#### EXERCISE DETAILS:
Reproduce word for word the part of the material that runs from its very first line through the line containing "that there were thirty-five young", including both ends.

Page-level text extractions:
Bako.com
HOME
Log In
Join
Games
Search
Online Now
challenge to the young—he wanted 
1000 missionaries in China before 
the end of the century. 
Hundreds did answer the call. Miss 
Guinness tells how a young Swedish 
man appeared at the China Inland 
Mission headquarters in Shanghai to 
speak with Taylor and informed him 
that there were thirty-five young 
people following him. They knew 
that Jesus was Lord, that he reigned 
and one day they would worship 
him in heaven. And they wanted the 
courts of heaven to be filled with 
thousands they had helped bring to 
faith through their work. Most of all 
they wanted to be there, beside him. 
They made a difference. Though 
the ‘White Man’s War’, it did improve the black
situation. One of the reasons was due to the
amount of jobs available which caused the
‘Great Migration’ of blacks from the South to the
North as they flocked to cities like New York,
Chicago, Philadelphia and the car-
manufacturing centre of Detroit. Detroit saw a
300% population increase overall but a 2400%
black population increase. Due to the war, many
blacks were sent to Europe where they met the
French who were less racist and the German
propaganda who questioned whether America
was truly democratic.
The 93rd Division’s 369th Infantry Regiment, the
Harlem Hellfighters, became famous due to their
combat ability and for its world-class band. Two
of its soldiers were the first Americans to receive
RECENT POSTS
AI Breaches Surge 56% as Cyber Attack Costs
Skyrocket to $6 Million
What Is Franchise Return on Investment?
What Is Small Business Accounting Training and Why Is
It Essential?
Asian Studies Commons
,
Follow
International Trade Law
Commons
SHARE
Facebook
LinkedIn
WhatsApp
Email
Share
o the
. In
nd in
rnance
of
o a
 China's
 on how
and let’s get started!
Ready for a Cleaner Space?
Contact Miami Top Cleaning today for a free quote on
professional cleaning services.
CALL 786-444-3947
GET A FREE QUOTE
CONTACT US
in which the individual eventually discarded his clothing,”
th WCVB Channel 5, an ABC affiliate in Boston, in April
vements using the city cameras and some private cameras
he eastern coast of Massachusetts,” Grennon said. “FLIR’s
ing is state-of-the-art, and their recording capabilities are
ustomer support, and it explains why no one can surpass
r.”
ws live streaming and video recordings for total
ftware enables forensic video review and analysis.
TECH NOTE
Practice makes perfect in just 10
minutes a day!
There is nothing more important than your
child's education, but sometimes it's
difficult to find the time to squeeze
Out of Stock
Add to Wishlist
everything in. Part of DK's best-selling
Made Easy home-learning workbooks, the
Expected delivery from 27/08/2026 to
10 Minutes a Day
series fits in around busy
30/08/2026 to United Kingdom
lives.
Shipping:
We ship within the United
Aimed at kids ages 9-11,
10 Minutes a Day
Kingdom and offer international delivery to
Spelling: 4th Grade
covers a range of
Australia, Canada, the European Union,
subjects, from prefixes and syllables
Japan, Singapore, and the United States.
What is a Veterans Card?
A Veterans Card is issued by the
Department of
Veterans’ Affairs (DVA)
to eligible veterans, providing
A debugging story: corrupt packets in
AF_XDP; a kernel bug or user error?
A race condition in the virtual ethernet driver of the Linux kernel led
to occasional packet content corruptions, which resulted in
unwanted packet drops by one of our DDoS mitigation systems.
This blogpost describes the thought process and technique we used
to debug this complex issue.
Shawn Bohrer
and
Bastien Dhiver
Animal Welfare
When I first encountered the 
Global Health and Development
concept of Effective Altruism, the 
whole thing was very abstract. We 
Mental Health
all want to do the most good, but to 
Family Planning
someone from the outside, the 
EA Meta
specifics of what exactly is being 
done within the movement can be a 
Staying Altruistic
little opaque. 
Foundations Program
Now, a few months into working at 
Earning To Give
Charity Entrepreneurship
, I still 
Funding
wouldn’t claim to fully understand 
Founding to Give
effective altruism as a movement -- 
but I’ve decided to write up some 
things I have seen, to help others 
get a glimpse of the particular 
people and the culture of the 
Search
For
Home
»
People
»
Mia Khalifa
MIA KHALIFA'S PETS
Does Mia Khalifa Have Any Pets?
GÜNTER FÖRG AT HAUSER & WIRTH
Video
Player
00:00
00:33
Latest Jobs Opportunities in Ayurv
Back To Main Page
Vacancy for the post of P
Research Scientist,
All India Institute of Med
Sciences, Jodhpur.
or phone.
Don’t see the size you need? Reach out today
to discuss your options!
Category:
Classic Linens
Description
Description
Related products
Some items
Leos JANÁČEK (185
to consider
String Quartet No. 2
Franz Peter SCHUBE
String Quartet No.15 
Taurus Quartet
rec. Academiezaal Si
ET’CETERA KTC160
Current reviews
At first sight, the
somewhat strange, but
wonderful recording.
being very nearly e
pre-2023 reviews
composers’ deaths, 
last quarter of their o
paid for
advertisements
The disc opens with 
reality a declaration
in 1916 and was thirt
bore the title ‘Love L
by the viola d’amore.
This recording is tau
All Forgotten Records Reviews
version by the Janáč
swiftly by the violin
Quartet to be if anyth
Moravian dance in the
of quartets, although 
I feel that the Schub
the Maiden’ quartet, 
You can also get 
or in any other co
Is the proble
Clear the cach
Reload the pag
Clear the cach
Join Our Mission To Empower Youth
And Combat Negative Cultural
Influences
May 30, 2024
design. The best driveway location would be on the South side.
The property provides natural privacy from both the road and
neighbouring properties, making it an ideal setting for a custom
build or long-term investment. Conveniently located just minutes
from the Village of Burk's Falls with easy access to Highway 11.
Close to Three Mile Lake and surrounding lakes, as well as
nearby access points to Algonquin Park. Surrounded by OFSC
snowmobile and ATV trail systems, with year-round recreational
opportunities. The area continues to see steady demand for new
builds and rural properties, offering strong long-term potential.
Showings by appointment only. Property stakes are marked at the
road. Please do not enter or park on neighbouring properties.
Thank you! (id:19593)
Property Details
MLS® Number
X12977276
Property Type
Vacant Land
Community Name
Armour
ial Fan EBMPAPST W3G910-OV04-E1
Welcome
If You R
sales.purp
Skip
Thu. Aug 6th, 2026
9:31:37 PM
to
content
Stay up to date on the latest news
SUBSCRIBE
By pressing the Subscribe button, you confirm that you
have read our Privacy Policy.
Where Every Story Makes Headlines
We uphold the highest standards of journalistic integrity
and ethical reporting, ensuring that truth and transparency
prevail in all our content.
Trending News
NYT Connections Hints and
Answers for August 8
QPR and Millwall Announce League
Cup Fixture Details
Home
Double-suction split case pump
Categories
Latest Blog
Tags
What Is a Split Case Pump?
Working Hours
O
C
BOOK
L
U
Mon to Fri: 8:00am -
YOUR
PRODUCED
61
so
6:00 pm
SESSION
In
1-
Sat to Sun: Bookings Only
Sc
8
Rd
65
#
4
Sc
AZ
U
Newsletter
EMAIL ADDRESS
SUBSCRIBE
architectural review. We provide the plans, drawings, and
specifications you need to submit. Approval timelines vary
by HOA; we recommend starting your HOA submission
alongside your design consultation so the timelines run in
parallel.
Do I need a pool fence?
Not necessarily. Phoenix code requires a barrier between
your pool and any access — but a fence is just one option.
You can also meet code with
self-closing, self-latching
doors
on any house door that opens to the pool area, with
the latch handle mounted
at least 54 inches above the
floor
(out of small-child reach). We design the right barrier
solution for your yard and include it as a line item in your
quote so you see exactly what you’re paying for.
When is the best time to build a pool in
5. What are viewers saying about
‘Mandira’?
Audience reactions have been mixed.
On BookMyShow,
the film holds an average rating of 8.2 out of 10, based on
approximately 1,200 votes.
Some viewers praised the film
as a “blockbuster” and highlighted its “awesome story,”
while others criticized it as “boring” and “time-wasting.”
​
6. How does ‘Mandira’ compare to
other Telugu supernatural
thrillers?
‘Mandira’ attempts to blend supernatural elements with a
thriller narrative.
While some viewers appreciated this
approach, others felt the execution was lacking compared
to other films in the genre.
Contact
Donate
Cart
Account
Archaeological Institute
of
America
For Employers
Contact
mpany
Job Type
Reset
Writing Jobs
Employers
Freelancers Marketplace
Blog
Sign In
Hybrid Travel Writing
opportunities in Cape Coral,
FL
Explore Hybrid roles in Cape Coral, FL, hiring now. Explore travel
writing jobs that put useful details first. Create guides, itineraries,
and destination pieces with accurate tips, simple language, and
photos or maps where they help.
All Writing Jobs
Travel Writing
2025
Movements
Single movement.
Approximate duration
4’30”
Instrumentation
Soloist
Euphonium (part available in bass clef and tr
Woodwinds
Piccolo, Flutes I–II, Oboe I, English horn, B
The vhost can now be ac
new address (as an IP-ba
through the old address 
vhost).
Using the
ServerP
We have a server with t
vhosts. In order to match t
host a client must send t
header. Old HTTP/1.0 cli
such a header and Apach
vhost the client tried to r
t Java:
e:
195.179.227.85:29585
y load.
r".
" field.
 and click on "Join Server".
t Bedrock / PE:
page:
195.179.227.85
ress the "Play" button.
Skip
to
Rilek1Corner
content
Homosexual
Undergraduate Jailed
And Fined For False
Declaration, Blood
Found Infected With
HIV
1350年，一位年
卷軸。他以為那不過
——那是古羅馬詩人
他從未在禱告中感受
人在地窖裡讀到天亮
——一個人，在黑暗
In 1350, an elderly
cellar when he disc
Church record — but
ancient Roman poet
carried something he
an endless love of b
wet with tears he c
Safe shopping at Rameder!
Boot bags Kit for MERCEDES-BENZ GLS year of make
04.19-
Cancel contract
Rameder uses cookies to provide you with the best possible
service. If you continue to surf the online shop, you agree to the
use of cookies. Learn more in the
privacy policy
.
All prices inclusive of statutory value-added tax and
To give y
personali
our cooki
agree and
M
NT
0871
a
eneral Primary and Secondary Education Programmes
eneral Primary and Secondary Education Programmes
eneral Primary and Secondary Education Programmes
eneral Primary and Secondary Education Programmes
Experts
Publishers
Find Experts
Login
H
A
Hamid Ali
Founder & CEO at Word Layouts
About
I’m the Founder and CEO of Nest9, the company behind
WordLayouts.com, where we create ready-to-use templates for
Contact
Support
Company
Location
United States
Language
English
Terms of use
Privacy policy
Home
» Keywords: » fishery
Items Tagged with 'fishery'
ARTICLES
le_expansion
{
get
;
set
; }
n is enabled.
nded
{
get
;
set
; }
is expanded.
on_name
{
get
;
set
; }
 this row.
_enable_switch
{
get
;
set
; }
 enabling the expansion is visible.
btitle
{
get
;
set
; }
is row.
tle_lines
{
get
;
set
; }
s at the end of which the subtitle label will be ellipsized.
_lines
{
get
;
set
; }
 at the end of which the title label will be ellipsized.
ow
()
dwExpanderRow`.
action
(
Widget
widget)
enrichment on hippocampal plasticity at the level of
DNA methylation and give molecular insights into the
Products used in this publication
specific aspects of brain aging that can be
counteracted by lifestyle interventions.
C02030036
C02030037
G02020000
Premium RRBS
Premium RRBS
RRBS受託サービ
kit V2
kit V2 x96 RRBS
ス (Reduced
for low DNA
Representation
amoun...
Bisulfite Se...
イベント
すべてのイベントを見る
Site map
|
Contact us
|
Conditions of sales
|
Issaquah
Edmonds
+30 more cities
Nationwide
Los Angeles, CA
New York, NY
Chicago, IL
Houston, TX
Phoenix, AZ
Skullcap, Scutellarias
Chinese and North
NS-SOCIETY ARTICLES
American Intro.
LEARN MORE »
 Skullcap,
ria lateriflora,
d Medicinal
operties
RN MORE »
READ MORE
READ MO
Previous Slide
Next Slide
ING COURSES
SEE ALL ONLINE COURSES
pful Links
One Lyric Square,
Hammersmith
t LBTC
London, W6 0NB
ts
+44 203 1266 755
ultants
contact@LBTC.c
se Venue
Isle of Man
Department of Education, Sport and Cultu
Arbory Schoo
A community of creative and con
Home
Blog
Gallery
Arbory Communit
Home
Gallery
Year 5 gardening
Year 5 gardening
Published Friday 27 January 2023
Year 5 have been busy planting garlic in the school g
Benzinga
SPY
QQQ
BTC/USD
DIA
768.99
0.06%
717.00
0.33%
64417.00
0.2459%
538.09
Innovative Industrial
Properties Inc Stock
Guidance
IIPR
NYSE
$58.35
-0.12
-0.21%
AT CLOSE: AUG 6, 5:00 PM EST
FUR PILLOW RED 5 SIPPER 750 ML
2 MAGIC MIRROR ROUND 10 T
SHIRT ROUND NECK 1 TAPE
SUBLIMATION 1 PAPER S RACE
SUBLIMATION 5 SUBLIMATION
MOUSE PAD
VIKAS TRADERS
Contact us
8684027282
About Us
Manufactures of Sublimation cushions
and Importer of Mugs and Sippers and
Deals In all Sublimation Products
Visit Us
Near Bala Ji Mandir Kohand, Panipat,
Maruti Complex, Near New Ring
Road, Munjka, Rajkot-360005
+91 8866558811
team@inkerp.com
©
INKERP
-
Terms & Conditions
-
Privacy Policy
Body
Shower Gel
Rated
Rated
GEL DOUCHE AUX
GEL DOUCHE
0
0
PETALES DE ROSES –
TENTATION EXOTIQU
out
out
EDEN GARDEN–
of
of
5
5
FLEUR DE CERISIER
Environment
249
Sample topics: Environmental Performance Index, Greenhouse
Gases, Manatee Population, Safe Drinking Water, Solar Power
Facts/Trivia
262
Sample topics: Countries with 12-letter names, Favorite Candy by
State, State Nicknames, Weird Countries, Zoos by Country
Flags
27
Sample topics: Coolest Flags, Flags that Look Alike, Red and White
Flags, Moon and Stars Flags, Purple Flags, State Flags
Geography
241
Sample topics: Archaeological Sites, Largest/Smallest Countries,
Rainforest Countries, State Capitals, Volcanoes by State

#### WORKED SOLUTION:
Bako.com
HOME
Log In
Join
Games
Search
Online Now
challenge to the young—he wanted 
1000 missionaries in China before 
the end of the century. 
Hundreds did answer the call. Miss 
Guinness tells how a young Swedish 
man appeared at the China Inland 
Mission headquarters in Shanghai to 
speak with Taylor and informed him 
that there were thirty-five young 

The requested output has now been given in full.